Task to carry out: Each entry shown below is to be reproduced exactly.

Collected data
____

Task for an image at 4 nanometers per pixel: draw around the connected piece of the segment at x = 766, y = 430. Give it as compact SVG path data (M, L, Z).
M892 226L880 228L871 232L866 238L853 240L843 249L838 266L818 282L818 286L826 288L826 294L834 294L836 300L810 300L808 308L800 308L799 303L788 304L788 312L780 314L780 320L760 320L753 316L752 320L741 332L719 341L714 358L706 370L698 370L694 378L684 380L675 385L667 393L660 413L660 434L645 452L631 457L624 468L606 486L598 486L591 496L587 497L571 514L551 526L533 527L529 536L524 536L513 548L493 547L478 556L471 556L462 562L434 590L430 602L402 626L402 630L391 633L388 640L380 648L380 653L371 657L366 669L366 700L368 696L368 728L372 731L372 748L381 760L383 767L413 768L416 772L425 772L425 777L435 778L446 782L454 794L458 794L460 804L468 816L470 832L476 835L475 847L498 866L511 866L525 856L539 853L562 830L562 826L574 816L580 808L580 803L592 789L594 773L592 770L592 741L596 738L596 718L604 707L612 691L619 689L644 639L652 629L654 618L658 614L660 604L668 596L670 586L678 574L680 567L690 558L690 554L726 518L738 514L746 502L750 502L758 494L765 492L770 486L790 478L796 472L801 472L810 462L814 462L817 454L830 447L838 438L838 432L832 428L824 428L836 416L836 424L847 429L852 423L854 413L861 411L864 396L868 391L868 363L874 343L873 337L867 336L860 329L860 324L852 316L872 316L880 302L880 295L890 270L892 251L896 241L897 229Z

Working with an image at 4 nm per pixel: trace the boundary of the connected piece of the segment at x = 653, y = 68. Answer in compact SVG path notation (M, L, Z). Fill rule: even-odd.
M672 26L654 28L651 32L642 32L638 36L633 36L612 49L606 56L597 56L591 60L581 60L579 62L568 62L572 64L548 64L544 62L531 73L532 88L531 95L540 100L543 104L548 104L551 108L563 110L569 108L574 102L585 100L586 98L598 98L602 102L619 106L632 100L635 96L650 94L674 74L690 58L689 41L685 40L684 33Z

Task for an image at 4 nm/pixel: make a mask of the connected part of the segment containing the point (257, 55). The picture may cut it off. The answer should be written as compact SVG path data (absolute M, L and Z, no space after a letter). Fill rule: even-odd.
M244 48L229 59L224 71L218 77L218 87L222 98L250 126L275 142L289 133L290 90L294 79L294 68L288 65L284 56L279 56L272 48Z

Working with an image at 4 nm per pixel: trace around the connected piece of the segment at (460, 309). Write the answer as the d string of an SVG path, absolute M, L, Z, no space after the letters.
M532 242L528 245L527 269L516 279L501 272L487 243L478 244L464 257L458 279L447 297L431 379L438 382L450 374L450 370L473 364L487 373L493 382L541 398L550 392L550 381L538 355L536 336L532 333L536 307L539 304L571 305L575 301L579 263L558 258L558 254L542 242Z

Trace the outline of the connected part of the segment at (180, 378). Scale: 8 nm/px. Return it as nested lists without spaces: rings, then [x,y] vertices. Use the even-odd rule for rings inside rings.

____

Solution to this task:
Task for an image at 4 nanometers per pixel: draw around the connected piece of the segment at x = 766, y = 430. Give it as compact SVG path data (M, L, Z).
M892 226L880 228L871 232L866 238L853 240L843 249L838 266L818 282L818 286L826 288L826 294L834 294L836 300L810 300L808 308L800 308L799 303L788 304L788 312L780 314L780 320L760 320L753 316L752 320L741 332L719 341L714 358L706 370L698 370L694 378L684 380L675 385L667 393L660 413L660 434L645 452L631 457L624 468L606 486L598 486L591 496L587 497L571 514L551 526L533 527L529 536L524 536L513 548L493 547L478 556L471 556L462 562L434 590L430 602L402 626L402 630L391 633L388 640L380 648L380 653L371 657L366 669L366 700L368 696L368 728L372 731L372 748L381 760L383 767L413 768L416 772L425 772L425 777L435 778L446 782L454 794L458 794L460 804L468 816L470 832L476 835L475 847L498 866L511 866L525 856L539 853L562 830L562 826L574 816L580 808L580 803L592 789L594 773L592 770L592 741L596 738L596 718L604 707L612 691L619 689L644 639L652 629L654 618L658 614L660 604L668 596L670 586L678 574L680 567L690 558L690 554L726 518L738 514L746 502L750 502L758 494L765 492L770 486L790 478L796 472L801 472L810 462L814 462L817 454L830 447L838 438L838 432L832 428L824 428L836 416L836 424L847 429L852 423L854 413L861 411L864 396L868 391L868 363L874 343L873 337L867 336L860 329L860 324L852 316L872 316L880 302L880 295L890 270L892 251L896 241L897 229Z

Working with an image at 4 nm per pixel: trace the boundary of the connected piece of the segment at x = 653, y = 68. Answer in compact SVG path notation (M, L, Z). Fill rule: even-odd.
M672 26L654 28L651 32L642 32L638 36L633 36L612 49L606 56L597 56L591 60L581 60L579 62L568 62L572 64L548 64L544 62L531 73L532 88L531 95L540 100L543 104L548 104L551 108L563 110L569 108L574 102L585 100L586 98L598 98L602 102L619 106L632 100L635 96L650 94L674 74L690 58L689 41L685 40L684 33Z

Task for an image at 4 nm/pixel: make a mask of the connected part of the segment containing the point (257, 55). The picture may cut it off. The answer should be written as compact SVG path data (absolute M, L and Z, no space after a letter). Fill rule: even-odd.
M244 48L229 59L224 71L218 77L218 87L222 98L250 126L275 142L289 133L290 90L294 79L294 68L288 65L284 56L279 56L272 48Z

Working with an image at 4 nm per pixel: trace around the connected piece of the segment at (460, 309). Write the answer as the d string of an SVG path, absolute M, L, Z, no space after the letters.
M532 242L528 245L527 269L516 279L501 272L487 243L478 244L464 257L458 279L447 297L431 379L438 382L450 374L450 370L473 364L487 373L493 382L541 398L550 392L550 381L538 355L536 336L532 333L536 307L539 304L571 305L575 301L579 263L558 258L558 254L542 242Z

Trace the outline of the connected part of the segment at (180, 378). Scale: 8 nm/px. Return it as nested lists without spaces: rings, then [x,y] vertices. Use the even-odd rule for rings inside rings.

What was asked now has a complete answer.